Подбежала к раковине. Батарейки лежали там, ровно как он сказал, в пакете, который я приняла за мусорный, под грязными, покрытыми копотью перчатками. Еще вчера они были чистыми. Что же Пак в них делал?
Я встряхнула головой. Батарейки. Теперь к ТиДжею. Выбежала на улицу. В воздухе разливался, ударяя мне в нос, незнакомый запах – мокрого обугленного дерева. Уже темнело, видно было плохо, но я различила вдалеке Пака, несущегося к ангару.
Мэри бежала впереди.
– Мэри, не торопись! Я нашла батарейки! – крикнула я, но она не остановилась. Она бежала не к дому, а к ангару. – Мэри, постой! – повторила я, но она не послушалась. Она пробежала мимо двери ангара к задней его части. Не знаю, почему, но меня это напугало. Я снова позвала ее, на этот раз корейским именем Мехея и тише, и побежала следом. Она обернулась. Что-то в выражении ее лица заставило меня остановиться. Оно будто сияло. Оранжевый свет покрывал ее кожу, подрагивал, будто она стояла прямо напротив садящегося солнца. Мне захотелось дотронуться до ее лица и сказать ей, что она прекрасна.
Я услышала какой-то шум у нее за спиной. Походил на треск, но приглушенный. Как будто стая гусей взмывает ввысь, синхронно расправляя сотни крыльев, чтобы подняться в небо. Мне показалось, я их даже увидела, серую завесу, дрожащую на ветру, уносящуюся все выше в сумрачное фиолетовое небо, но я моргнула и небо опустело. Я побежала на звук и тогда увидела то, что она уже видела, к чему она и бежала.
Пламя.
Дым.
Задняя стена ангара полыхала.
Не знаю, почему я не побежала и не закричала, не знаю, почему этого не сделала Мэри. Я в состоянии была только медленно идти, осторожно, шаг за шагом приближаясь, не отводя глаз от красно-оранжевых языков пламени, дрожащих, пляшущих, скачущих с места на место.

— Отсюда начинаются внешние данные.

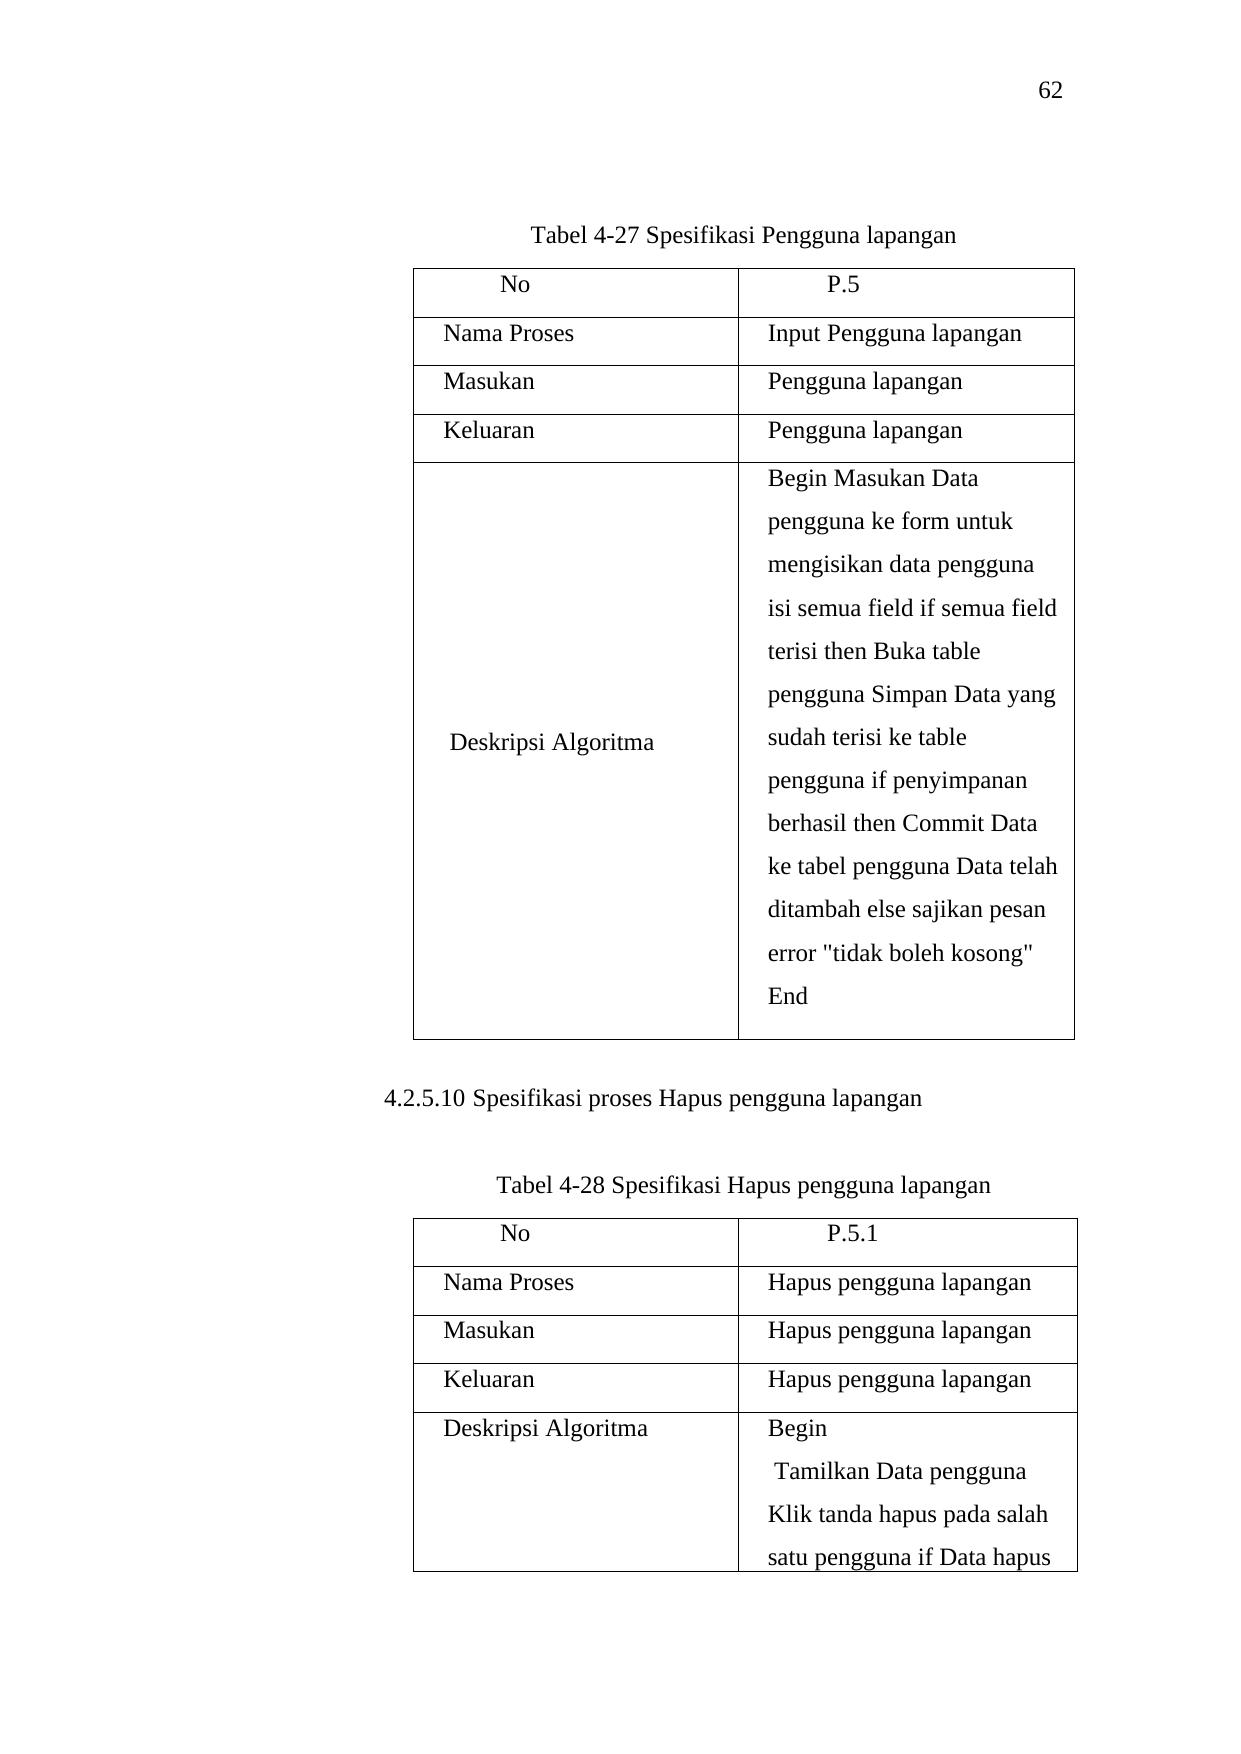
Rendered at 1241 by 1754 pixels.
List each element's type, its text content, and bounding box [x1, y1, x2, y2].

table_cell Masukan [414, 366, 738, 414]
table_cell Nama Proses [414, 1267, 738, 1314]
table_cell Hapus pengguna lapangan [739, 1364, 1077, 1412]
table_cell Pengguna lapangan [739, 415, 1074, 462]
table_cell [739, 1413, 1077, 1571]
table_cell Input Pengguna lapangan [739, 318, 1074, 365]
table_header No [414, 269, 738, 317]
table_cell Keluaran [414, 1364, 738, 1412]
table_header P.5.1 [739, 1219, 1077, 1266]
list Tabel 4-28 Spesifikasi Hapus pengguna lapangan [424, 1170, 1063, 1198]
table_cell Begin Masukan Data pengguna ke form untuk mengisikan data pengguna isi semua field if semua field terisi then Buka table pengguna Simpan Data yang sudah terisi ke table pengguna if penyimpanan berhasil then Commit Data ke tabel pengguna Data telah ditambah else sajikan pesan error "tidak boleh kosong" End [739, 463, 1074, 1039]
table_cell Masukan [414, 1316, 738, 1363]
table_cell Keluaran [414, 415, 738, 462]
list Tabel 4-27 Spesifikasi Pengguna lapangan [424, 220, 1063, 249]
list Spesifikasi proses Hapus pengguna lapangan [384, 1083, 1063, 1112]
table_header No [414, 1219, 738, 1266]
table_cell Nama Proses [414, 318, 738, 365]
table_cell Deskripsi Algoritma [414, 463, 738, 1039]
table_cell Pengguna lapangan [739, 366, 1074, 414]
table_cell Hapus pengguna lapangan [739, 1267, 1077, 1314]
table_cell Deskripsi Algoritma [414, 1413, 738, 1571]
table_cell Hapus pengguna lapangan [739, 1316, 1077, 1363]
table_header P.5 [739, 269, 1074, 317]
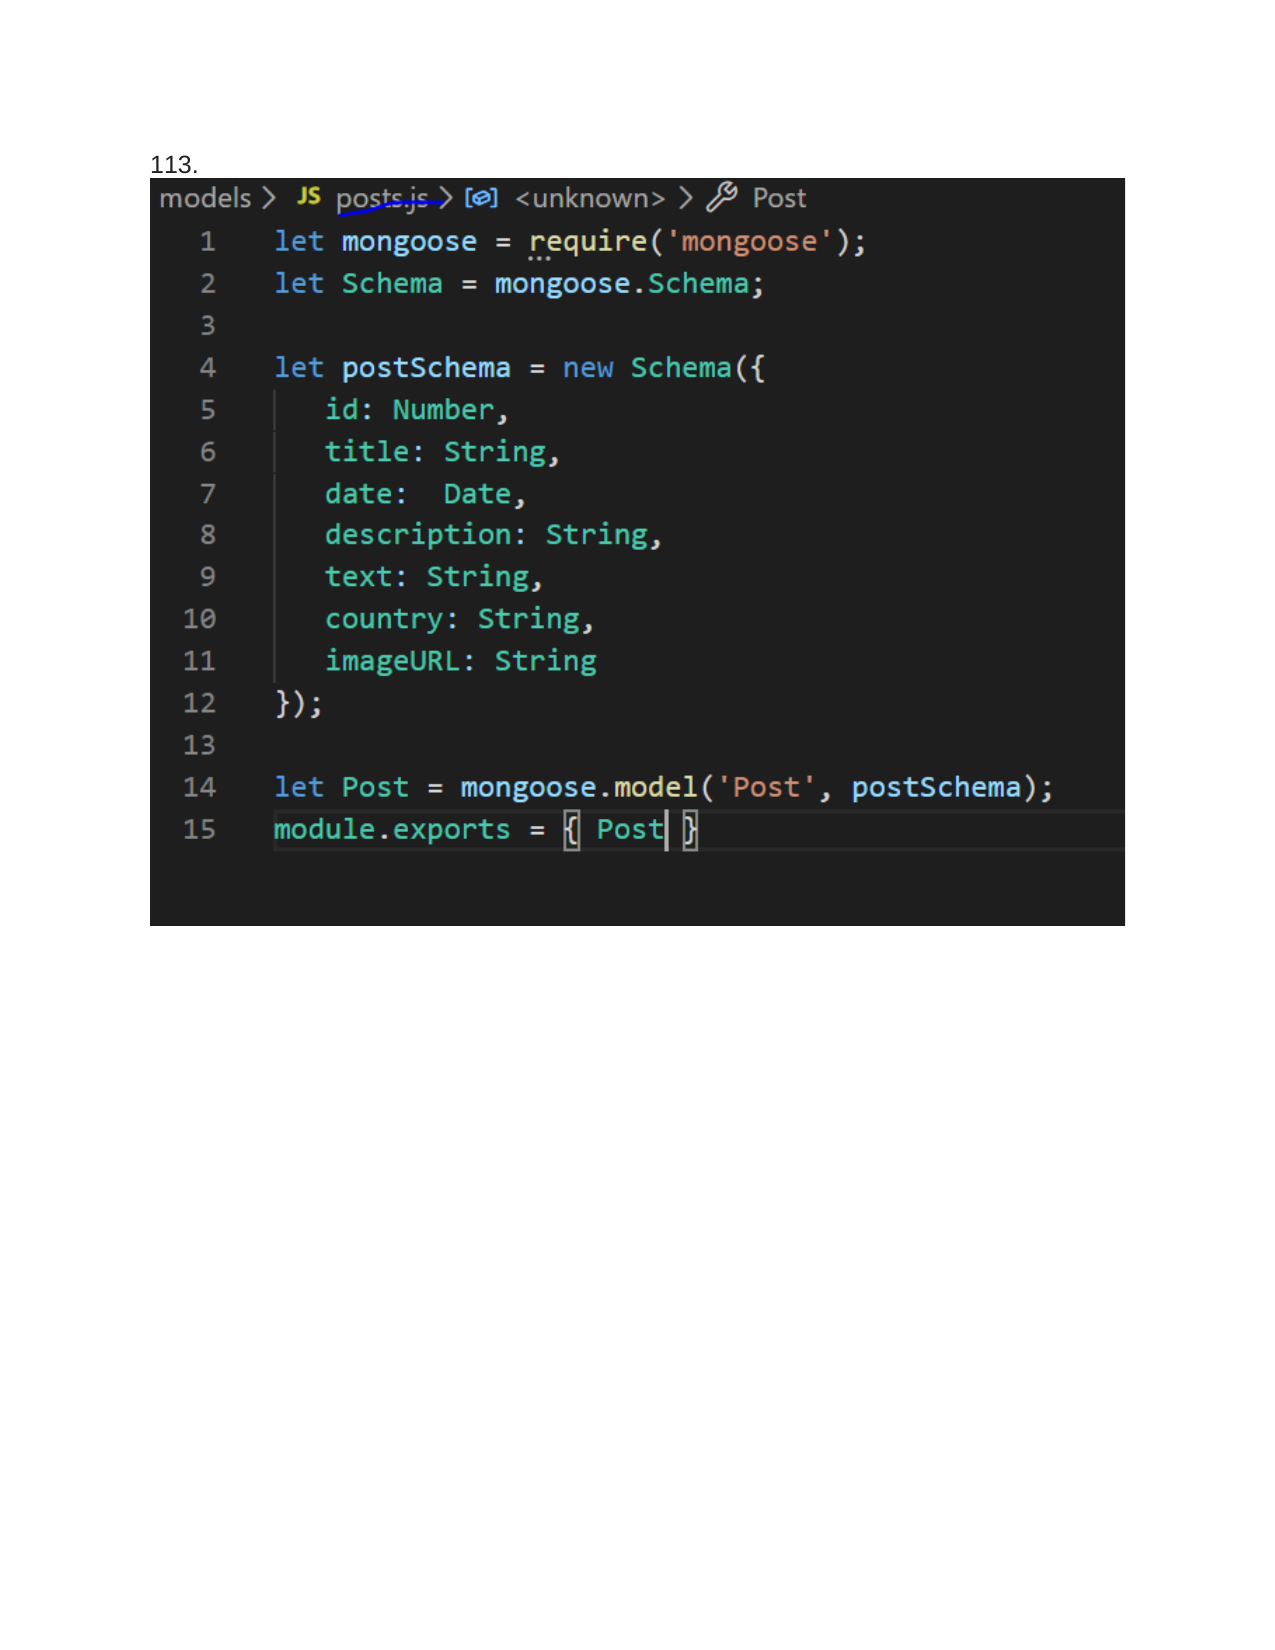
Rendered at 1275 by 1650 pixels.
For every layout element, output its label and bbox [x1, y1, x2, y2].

picture [150, 178, 1125, 926]
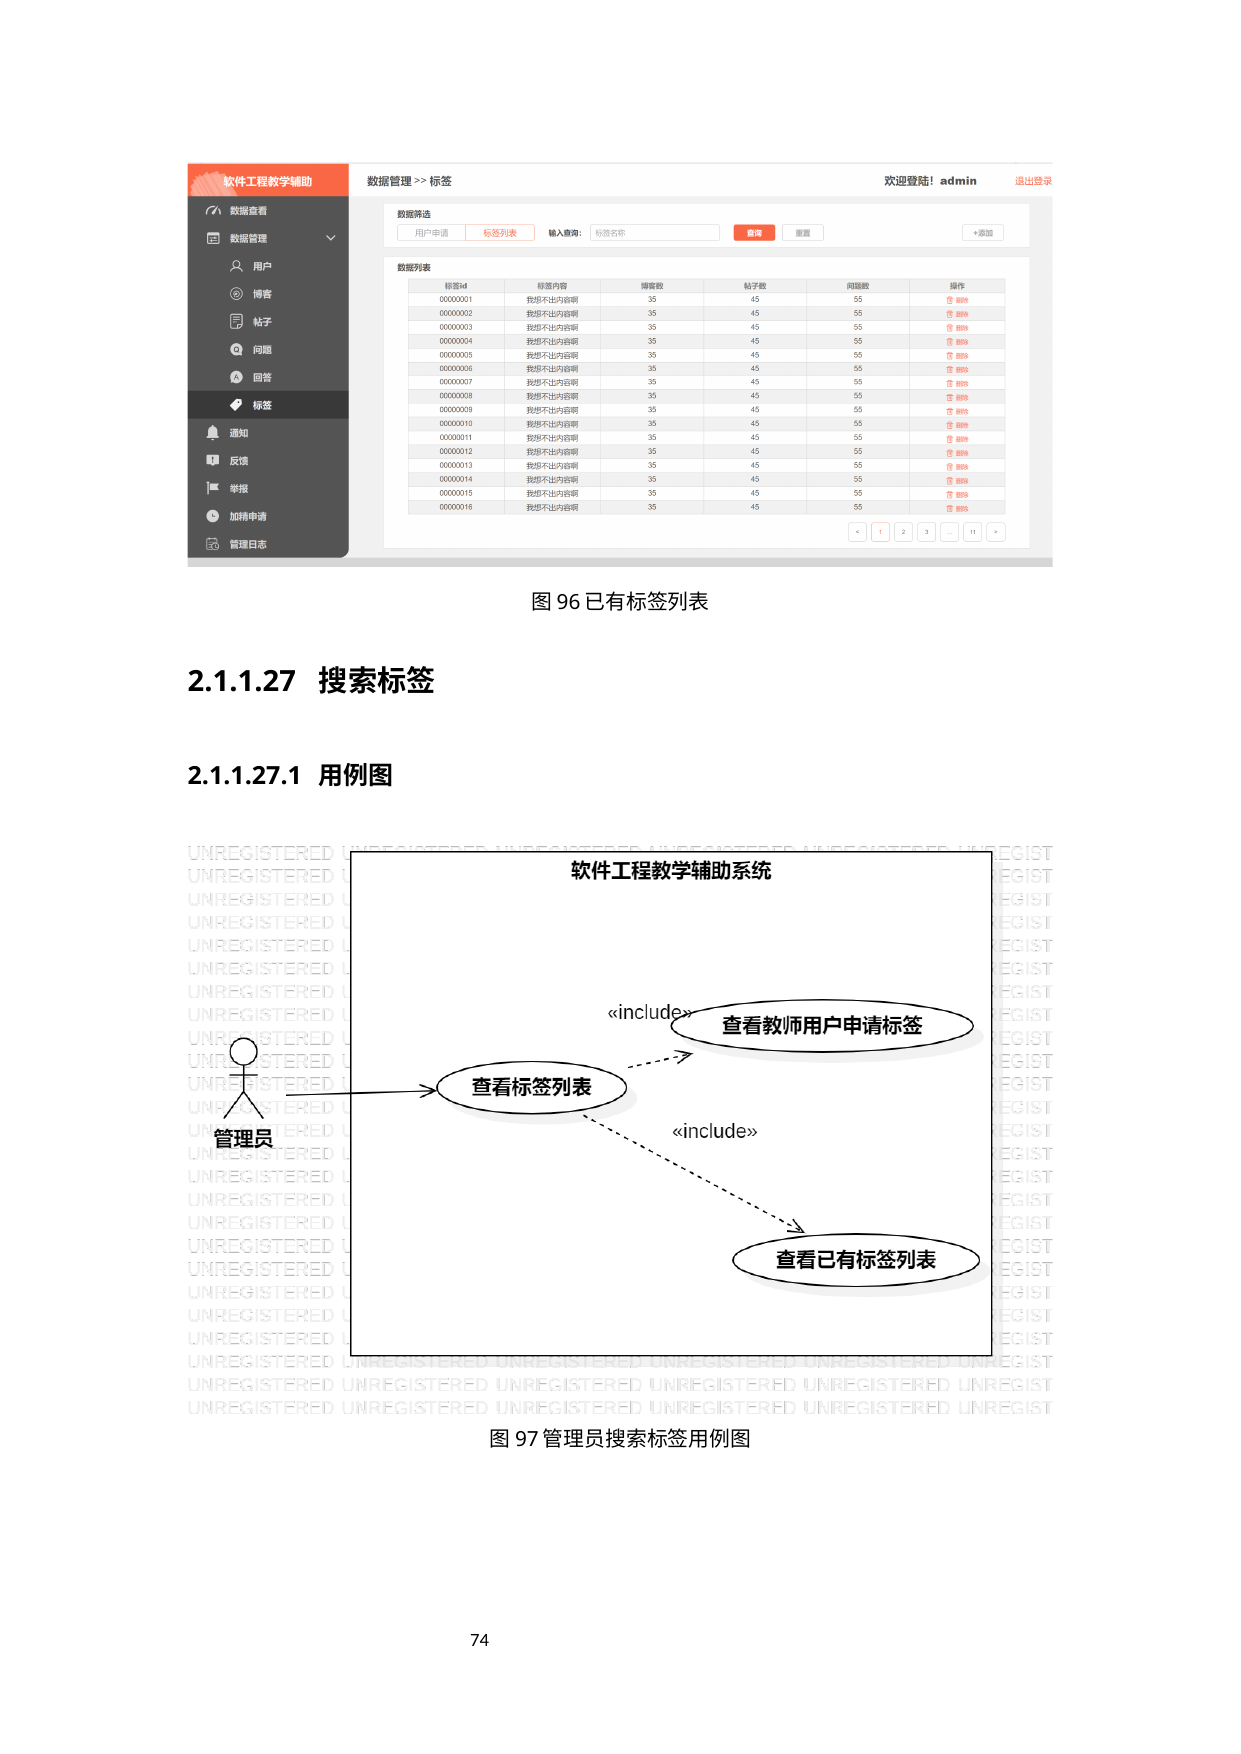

Когда раздался грохот, у меня подкосились колени, и я упала. Но я не отрывала взгляд от дочери. Каждую ночь с тех пор, когда я выключаю свет перед сном и закрываю глаза, я вижу ее, мою Ме-хе, какой она была в тот момент. Ее тело взлетает, как тряпичная кукла, и дугой пролетает по воздуху. Изящно. Элегантно. За мгновение перед тем, как она с глухим ударом приземляется на землю, я вижу, как развевается в воздухе ее хвостик. Так же, как когда она маленькой девочкой прыгала через скакалку.
Год спустя. Суд: день первый
Понедельник, 17 августа 2009
Янг Ю
Входя в зал суда, она чувствовала себя невестой. Собственно, на ее свадьбе, в последний и единственный раз при ее появлении, такая же толпа людей замолкла и повернулась посмотреть на нее. Если бы не разнообразие в цвете волос и не обрывки шепотков на английском, доносившиеся, пока она шла по проходу: «Смотрите, владельцы», «Дочь месяцы лежала в коме, бедняжка», «Он парализован, это ужасно», – она бы подумала, что до сих пор в Корее.